== TASK OBJECTIVE ==
Go through the entries below, tally each line that has the word "bottom", and give only the total.
=== AVAILABLE DATA ===
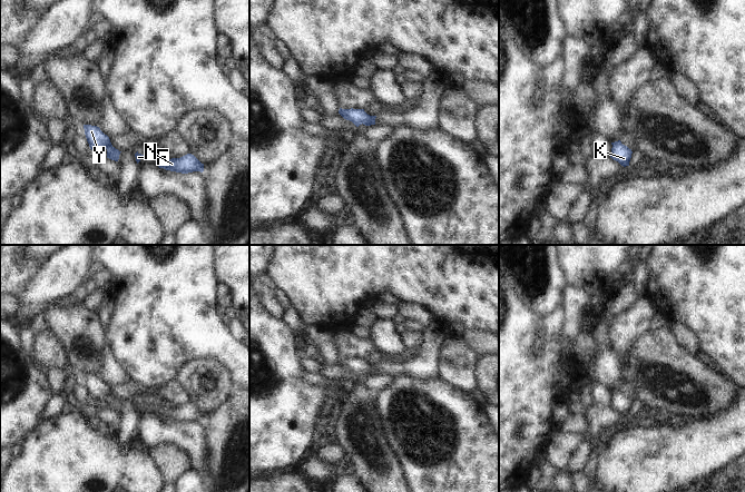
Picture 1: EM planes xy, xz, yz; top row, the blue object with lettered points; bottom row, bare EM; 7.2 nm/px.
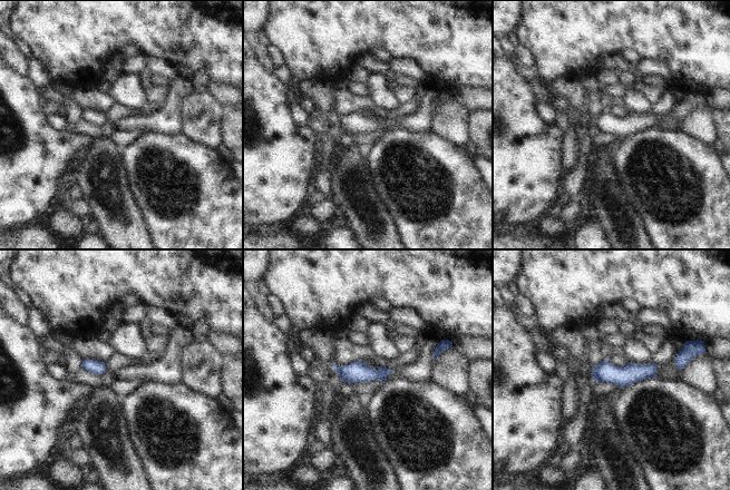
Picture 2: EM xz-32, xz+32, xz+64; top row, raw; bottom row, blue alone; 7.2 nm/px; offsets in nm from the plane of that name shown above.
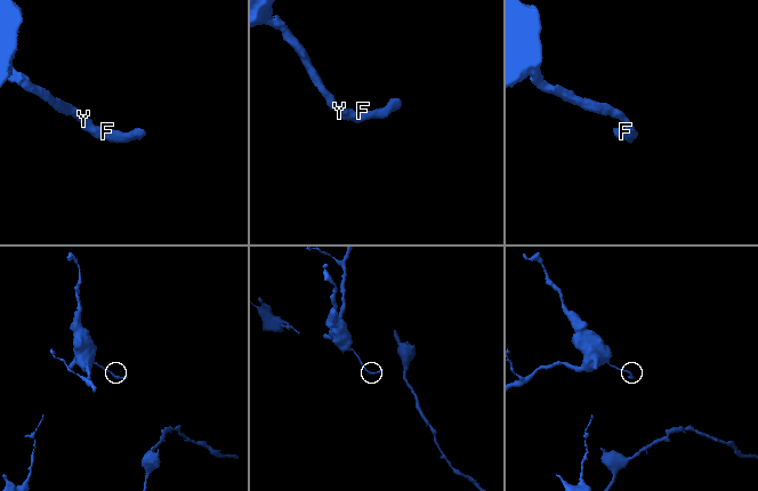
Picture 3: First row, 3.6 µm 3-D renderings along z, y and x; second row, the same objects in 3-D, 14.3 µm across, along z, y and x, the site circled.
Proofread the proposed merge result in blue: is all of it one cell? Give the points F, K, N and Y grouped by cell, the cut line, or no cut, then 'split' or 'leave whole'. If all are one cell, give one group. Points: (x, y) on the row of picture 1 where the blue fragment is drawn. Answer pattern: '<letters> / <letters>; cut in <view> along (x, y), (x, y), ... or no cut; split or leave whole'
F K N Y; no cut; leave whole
===
=== AVAILABLE DATA ===
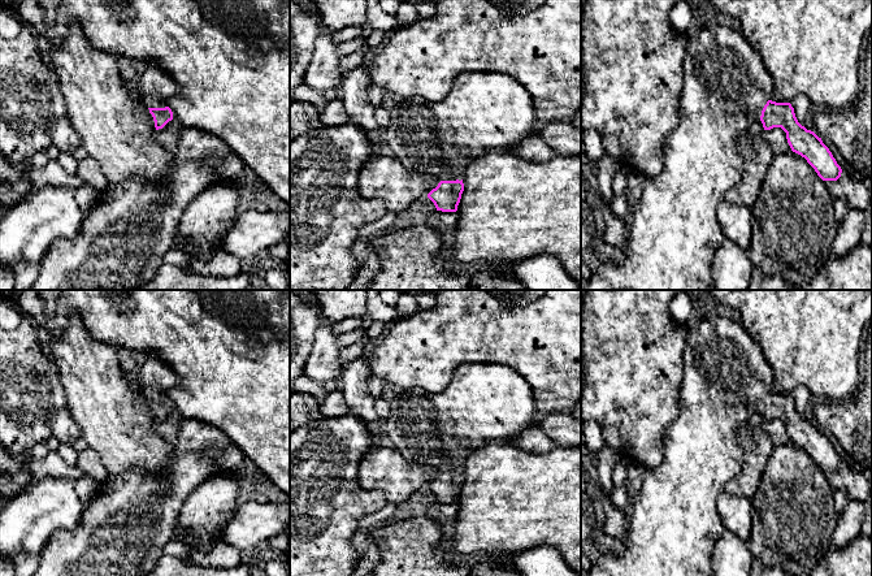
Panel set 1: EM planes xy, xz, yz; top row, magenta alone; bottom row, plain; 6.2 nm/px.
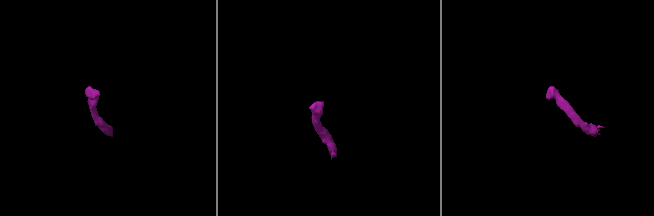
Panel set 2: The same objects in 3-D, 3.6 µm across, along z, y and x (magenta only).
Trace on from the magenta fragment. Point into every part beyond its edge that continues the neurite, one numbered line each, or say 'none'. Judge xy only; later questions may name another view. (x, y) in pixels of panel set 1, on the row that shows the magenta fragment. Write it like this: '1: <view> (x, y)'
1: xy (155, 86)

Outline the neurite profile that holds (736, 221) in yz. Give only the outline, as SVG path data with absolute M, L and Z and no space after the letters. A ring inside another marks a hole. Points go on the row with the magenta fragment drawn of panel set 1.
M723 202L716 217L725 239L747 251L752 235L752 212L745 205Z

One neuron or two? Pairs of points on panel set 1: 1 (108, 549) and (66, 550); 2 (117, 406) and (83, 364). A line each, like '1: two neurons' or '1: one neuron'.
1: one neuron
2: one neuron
===
=== AVAILABLE DATA ===
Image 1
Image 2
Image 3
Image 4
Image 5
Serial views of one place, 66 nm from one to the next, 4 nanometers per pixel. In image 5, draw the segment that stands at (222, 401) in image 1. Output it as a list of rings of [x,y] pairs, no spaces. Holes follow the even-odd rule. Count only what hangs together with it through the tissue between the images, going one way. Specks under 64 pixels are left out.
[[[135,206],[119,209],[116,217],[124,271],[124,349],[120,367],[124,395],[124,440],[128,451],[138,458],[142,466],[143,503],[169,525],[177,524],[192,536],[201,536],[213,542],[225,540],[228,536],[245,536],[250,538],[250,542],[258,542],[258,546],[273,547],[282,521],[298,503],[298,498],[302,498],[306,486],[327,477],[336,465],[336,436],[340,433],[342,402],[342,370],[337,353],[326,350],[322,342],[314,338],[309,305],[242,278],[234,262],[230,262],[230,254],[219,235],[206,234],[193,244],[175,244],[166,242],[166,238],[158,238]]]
===
== SOLUTION ==
3